Sexual assaults under investigation

Police say incidents from Homecoming 2006, Frosh Week 2007 involve alcohol

Sergeant Balwant Dhillon of the Kingston Police says alcohol is the number-one date rape drug.
Sergeant Balwant Dhillon of the Kingston Police says alcohol is the number-one date rape drug.

Kingston police are investigating two incidents of sexual assault in the Queen’s community.

The victims of both incidents were female Queen’s students, said Sergeant Balwant Dhillon, head of the sexual assault unit.

“During the 2006 Queen’s Homecoming one sexual assault was reported to Kingston Police and the victim in that case was a female,” he said at a conference Tuesday.

“During the 2007 Frosh Week celebrations two more sexual assaults were reported to the Kingston police and both victims in those two cases were female.” One of the two Frosh Week cases has been closed, Dhillon said, but the other is under investigation along with last year’s incident.

For privacy reasons, Dhillon said he couldn’t release the ages of the victims or the accused, but he said alcohol was a factor in all three assaults.

The police have suspects for one of the two cases still under investigation. In all the cases the attackers were male.

Of the two sexual assaults that occurred this Frosh Week, one of the victims knew her attacker.

Dhillon said the police are publicizing this information on sexual assaults at Queen’s in order to make the public aware of the risk.

“If we release information, we’ll release it about a specific case if we think the need arises in the community or the public if there’s something they need to be aware of or something they can assist us with,” he said at the conference.

“I can say that in all three cases, alcohol was involved,” he told the Journal.

Because the rates in which sexual assaults are reported to the police are so low, Dhillon said most cases are kept private to respect the privacy of all parties involved, and to encourage others to come forward.

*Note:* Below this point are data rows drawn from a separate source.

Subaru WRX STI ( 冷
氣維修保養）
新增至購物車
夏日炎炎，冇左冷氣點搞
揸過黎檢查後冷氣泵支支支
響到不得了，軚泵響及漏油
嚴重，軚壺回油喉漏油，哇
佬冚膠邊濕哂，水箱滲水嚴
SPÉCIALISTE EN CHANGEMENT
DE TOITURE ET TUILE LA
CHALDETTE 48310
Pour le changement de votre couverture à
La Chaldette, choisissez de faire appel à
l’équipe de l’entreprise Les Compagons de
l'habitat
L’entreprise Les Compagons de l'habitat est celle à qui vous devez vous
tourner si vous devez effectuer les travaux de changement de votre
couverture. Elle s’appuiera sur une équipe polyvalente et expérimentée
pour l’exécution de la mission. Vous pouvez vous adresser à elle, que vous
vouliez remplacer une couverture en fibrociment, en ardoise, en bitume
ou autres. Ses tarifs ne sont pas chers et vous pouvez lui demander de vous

“In most cases, we try and respect the privacy of the victims and the accused because we can’t release information about one and not the other,” he said. “The reason we do that is so people will come forward at a later time. If the public thought that we were talking about specific cases and situations, they may not be so forthcoming.” Dhillon said Homecoming has been a special concern for the police, particularly regarding underage first-year students consuming alcohol. “We’re going to be dealing with a lot of young people,” he said. “Most of them are not of legal drinking age and have little experience with consuming liquor, and their alcohol tolerance will not be as high.”

Dhillon said date rape drugs are an issue to some degree, but the majority of sexual assault cases reported to the police involve alcohol alone. “We’re putting the message out that alcohol is the number one date rape drug,” he said. “We can talk about GHB or Ketamine, but the reality is alcohol is the number one date rape drug.”

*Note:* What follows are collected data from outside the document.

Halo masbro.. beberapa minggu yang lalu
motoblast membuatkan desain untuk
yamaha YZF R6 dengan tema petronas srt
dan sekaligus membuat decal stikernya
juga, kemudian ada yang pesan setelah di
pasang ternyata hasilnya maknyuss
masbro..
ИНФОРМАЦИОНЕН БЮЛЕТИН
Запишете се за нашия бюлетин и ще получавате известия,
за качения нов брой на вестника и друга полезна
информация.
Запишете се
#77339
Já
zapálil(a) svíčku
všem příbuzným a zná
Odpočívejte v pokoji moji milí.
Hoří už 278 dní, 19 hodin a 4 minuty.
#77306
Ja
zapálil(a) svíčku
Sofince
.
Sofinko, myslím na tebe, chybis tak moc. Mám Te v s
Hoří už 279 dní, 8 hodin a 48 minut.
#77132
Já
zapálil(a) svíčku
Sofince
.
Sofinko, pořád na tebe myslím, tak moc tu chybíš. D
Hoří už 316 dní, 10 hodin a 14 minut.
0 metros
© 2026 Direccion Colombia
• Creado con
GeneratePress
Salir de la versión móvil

Tuesday’s conference was meant to raise awareness about safe consumption of alcohol during Homecoming.

“With Homecoming, it’s going to be one of the largest parties of the year, so there’s no better time to put the message out,” he said. “Students can have an idea what to do if they’re out in a situation they don’t want to be in.”

Dhillon cautioned partygoers to remember sexual assault can happen anywhere, and to be careful no matter where they are.

“These situations can happen anywhere. Parties, public functions, sometimes when you least expect it to happen, it can happen,” he said. “Unfortunately, most people think it’s never going to happen to them.”

Dhillon said there are a number of variables to consider when consuming alcohol.

“Body weight, amount of sleep you’ve had, how much you’ve had to eat, and your tolerance to alcohol are all variables,” he said. “If you’ve been drinking for a while, you kind of get to know that through trial and error. But if you’re inexperienced, we don’t want people to find out the hard way.

“The reason I’m focusing on first-year students is because most of them are under the age of majority,” he said. “Most of the second-year students are most likely 19 years of age and up, and will have more experience [drinking] than the first-year students.”

Dhillon said anyone who has been sexually assaulted should report it to the police.

“We’re professional, we treat everything with confidence and there’s nothing we haven’t heard before,” he said. “If people or students want to come and speak with us about something that’s happened to them, by all means, do so.”